Related systems are simply too massive and entrenched to be managed in any other way. And while some teams within an enterprise may have a high level of analytical maturity, the rest of the organization may not have the skills or resources to collaborate in a meaningful way.
So what’s the Darwinian thing to do? Lay and Moore suggest that CIO’s begin by addressing the critical moments of engagements that have the most immediate value and impact on the business. The best way to win credibility with business users and provide with real, immediate short and long-term value is to give them the information they need at the critical moments of engagement.
In the process, CIOs should focus more energy on empowering the middle of the corporate hierarchy, as opposed to the front-line transaction workers at the edge or the executive teams at the time. Give precedence to enabling teams to collaborate on “social” data to determine next steps over the more pristine single-source-of-truth based decisions that drive longer-term strategies.
Six Stages to Making Better Decisions
A data analysis model that supports decision making at a variety of critical moments of engagement doesn’t look very different from traditional processes. But its structure is not really a maturity model of linear steps. Instead, organizations should be able to address the stages of decision making in any order.
Authors Philip Lay and Geoffrey Moore prioritized stages in the following order, but emphasized that steps 3 and 4, are at the epicenter of the evolution from business intelligence to business analytics. At those steps, systems of engagement meet systems of record to enhance the productivity of business users making decisions in real time.
- What happened? Identify a critical moment anytime, anywhere, on any device – while still maintaining the necessary security protocol. Reports must be accessible at all levels of the organization.
- How and why did it happen? Move seamlessly from triage to effective communication between data analysts and business users to ensure analytics map accurately to real-world events.

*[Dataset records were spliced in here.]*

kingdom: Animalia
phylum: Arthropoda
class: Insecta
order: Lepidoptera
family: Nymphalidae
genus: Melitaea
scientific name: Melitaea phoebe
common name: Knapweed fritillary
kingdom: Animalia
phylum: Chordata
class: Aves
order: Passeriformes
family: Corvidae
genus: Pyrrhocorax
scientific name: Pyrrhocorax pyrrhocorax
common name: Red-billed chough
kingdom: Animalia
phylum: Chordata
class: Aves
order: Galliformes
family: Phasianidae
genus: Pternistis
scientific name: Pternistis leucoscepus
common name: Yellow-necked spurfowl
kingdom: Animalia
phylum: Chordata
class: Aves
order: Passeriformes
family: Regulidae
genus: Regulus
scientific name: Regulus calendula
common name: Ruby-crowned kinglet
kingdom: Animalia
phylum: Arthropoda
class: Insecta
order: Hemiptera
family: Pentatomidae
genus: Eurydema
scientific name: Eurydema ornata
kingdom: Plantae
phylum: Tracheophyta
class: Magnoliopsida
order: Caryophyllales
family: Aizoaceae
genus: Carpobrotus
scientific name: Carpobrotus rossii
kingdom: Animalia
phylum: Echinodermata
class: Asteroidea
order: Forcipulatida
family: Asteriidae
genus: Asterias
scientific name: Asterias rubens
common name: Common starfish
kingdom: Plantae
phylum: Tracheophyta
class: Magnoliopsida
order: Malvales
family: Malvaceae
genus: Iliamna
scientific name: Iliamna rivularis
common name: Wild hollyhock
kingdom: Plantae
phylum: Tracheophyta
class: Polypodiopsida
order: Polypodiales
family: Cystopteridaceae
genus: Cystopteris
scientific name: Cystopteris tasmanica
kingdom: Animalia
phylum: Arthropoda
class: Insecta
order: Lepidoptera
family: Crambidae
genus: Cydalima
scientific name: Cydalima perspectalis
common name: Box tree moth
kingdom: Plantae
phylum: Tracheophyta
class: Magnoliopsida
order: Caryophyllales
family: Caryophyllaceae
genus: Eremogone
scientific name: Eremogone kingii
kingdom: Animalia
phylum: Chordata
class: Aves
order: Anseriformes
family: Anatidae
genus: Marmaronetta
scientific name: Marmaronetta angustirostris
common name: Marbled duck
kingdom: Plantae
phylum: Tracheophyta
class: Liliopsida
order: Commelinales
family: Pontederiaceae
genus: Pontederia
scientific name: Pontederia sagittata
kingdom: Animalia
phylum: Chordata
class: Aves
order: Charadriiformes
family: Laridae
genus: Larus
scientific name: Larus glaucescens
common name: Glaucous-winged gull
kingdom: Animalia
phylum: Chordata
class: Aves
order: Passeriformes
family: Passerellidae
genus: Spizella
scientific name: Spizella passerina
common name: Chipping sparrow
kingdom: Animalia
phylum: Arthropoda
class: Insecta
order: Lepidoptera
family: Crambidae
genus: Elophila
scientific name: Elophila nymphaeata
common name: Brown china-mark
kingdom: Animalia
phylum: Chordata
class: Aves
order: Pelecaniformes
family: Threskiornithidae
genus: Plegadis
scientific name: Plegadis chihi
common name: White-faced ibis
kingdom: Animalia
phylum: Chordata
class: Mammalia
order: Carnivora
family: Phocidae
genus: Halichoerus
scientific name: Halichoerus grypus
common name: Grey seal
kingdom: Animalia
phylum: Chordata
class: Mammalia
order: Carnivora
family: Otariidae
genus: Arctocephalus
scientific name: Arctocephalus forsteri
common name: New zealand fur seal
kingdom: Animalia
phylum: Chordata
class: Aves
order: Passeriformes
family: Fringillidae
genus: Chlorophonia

- What is happening now? Deliver concise reports to the organization in context and in real time. Integrate those crucial communications into the systems of engagement that will be deployed.
- What is the next best action? Make core recommendations that are key to engaging online users. B2B situations require more expert recommendations as opposed to closed-loop actions – made hugely more valuable by virtue of exposing them to the critique of interested parties via a collaborative infrastructure.
- What will happen? This is a domain of extrapolation where the focus is on trend detection as an advanced alert – imperative for high-volume processes at the heart of social services and viral marketing.
- What are the best-case and worse-case scenarios? Analytics can bridge the quantitative and qualitative, crucial for long lead-time sectors like energy, transportation, and public services.